In dieser gebildeten Familie entschloß sich Marina, das klassische häßliche Entlein, dick, unbeholfen und verschlossen, zur Literatur. 1906, nach dem Tod der lungenkranken Mutter, kehrte sie nach Moskau zurück. Immerzu wechselt sie die ihr verhaßten Schulen. 1908 reiste die 16jährige allein nach Paris, rauchte, trug kurzes Haar und hochhackige Schuhe, was ihren Vater so sehr beunruhigte, daß er Marina zusammen mit ihrer Schwester Anastassja in die Obhut einer Dresdner Pastorenfamilie gab. Dort sollte Marina Kochen und gesittetes, damenhaftes Benehmen lernen; der Versuch war vergeblich. Wieder in Moskau ließ das Schulmädchen auf eigene Kosten seinen ersten Gedichtband drucken. Er erregte auf Anhieb die Aufmerksamkeit berühmter Kollegen. Diese ersten Gedichte hatten noch die Eigenschaften der ebenso eleganten wie konventionellen Sprache der Moskauer Oberschicht; in den folgenden zwei Bänden fand Marina Cvetaeva zu einer einfachen und sehr direkten Sprache, deren Kühle, deren kalkulierte Selbstverständlichkeit häufig im Gegensatz zu den leidenschaftlichen Anlässen der Gedichte stand. Anastassja Cvetaeva berichtet in ihrem Erinnerungsbuch Kindheit mit Marina über Marinas erste Lesung, bei der Marina darauf besteht, mit der Schwester zusammen zu lesen.
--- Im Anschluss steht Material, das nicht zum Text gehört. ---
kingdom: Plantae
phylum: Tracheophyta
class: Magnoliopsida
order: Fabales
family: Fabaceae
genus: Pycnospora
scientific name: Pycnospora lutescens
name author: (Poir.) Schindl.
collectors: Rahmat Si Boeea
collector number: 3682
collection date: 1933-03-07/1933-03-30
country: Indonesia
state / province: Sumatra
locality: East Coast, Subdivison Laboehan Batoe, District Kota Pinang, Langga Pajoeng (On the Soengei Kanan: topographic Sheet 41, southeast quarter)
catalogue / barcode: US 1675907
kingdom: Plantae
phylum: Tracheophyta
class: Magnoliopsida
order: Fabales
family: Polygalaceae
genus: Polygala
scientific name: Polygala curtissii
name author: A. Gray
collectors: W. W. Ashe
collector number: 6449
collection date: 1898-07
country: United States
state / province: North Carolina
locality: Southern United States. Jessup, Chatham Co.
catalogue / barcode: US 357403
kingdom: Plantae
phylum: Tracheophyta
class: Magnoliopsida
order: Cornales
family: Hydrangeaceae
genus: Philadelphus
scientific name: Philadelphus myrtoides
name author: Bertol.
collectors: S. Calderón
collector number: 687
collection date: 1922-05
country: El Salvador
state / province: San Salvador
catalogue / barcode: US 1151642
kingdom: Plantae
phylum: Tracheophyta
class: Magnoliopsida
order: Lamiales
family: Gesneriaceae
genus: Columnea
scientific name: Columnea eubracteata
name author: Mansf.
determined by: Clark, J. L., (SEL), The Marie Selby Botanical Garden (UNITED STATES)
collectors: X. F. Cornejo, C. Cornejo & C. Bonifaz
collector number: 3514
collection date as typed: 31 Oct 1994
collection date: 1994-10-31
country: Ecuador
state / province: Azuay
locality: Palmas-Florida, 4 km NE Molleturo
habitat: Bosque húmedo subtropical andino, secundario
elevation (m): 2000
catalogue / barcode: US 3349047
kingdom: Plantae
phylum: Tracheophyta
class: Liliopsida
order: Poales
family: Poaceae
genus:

Unter den hier versammelten Dichtern war auch Majakovskij. Er war ungefähr in unserem Alter. Man sagte, das hier sei mehr oder weniger sein erster öffentlicher Auftritt. Kurzsichtig wie ich war, schaute ich ihn mir nicht näher an. Er war damals siebzehn. Was er an jenem Abend vortrug, weiß ich nicht mehr. Mich machte die Aussicht, gleich vor den riesengroßen Saal zu treten, ziemlich unruhig.
Als wir auf die Bühne hinaustraten, ging eine uns begrüßende Erregung durchs Publikum. Jedoch das ,hohe‘ Niveau dieser literarischen Versammlung verbot den Applaus.
Mit zwei völlig gleichen Stimmen, die bei jeder Senkung und Hebung zu einer einzigen verschmolzen, begannen wir, Marina mit damals noch langen Haaren, in einer schlichten, die Stirn freigebenden Frisur, ich kleiner und dünner als Marina, mit schulterlangem Haar, Marinas Gedichte vorzutragen. Wir vertrauten uns der Modulationsfähigkeit unserer Stimmen an und mieden das uns so verhaßte, ,bedeutungsvolle‘ Pathos der Schauspieler. Wir sprachen deutlich und einfach, rhythmisch. Wir rezitierten mehrere Gedichte
[…].
Einen Augenblick war Stille nach unserem letzten Wort. Dann brach der Beifall über den Saal herein: wie ein Frühlingsgewitter! Der in diesem Haus verbotene Beifall!

Wir standen verlegen auf der Bühne (verbeugten uns ungeschickt?), dankten, gingen nach hinten, während der Beifall hinter uns herbrandete… Ich weiß nicht mehr, ob er uns noch einmal zurückrief. Später fiel das Wort Triumph.
Das war der erste Abend von Marinas beginnendem Ruhm.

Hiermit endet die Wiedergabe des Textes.